Honestly, memorizing my own poems and then having to know a script that I didn’t write, was a slightly weird transitioning. The lines are delivered in a certain cadence when performing poetry. The script must be delivered in a certain way, so while you’re acting it doesn’t come off as “acting” or lines being read.
Poetry is something that I’ve been a part of for 16 years. I was introduced to Will “Da Real One” Bell by a teacher in high school, who I affectionately call “Blue.” After I met Will, writing became the biggest influence in my life. Before I ever considered picking up a script, I was stuck on writing poems. It was different and exciting to me. There was no greater feeling than writing a poem, committing it to memory and then sharing it at a venue.

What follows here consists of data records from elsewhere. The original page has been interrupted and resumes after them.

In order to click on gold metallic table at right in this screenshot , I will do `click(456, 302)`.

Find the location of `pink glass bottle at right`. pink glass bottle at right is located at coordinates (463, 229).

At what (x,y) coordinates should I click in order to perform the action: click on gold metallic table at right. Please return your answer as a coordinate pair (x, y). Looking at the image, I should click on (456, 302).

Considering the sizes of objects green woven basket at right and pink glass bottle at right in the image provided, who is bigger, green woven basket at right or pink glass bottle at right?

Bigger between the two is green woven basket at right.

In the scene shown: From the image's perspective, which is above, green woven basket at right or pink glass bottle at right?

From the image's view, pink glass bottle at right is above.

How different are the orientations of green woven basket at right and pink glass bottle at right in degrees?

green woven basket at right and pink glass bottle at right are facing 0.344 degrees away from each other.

Poetry will always be there for me because it’s the foundation.
It’s not the toughest transition, but there are some differences and similarities in both crafts. Both have allowed me to strengthen my public speaking and with me being a natural introvert, it’s provided me with an opportunity to focus on my shortcomings.
Can you share some of your experiences while traveling the globe as a spoken word artist?
My very first feature performance was in the Turks and Caicos with Will Bell. Towards the end of 2018, I was the featured poet at New York University in Abu Dhabi and London. Some of the best and worst experiences have occurred while traveling the world performing poetry.
I’ve been robbed while on the road. I’ve been stranded and slept on a few benches because things were not working in my favor. I never allowed any of these things to deter the mission. When such things would happen, I would just tell myself that it’s just more pages for my memoir. Traveling the globe can be fun and dangerous because it can be so unpredictable, and if you’re not from a certain area you stick out like a sore thumb. So sometimes that invites trouble.
Why is being creative important to you?
Being able to create anything provides me with a certain satisfaction that if I put my mind to something, I have the skill to bring it to life. There’s a freedom that comes from creating that you can’t get anywhere else. Creating has been a way of life for so long [that] I don’t see myself not being able to do so. My life revolves around it.
What is your dream project?
My dream project, outside of writing and directing my own Miami-based series, will have to be portraying former MLB pitcher Dock Ellis. My first love is baseball, and I am a former pitcher and center fielder. I think his story would be a compelling story to portray. I’ve been wanting to do that project for about six years now. That right there would be a dream come true to me.
What can fans expect from you in the near future?
You can expect to see me in more movies. I’m very strategic and careful with how I move and who I engage with at this time, but you can count on seeing me on the silver screen.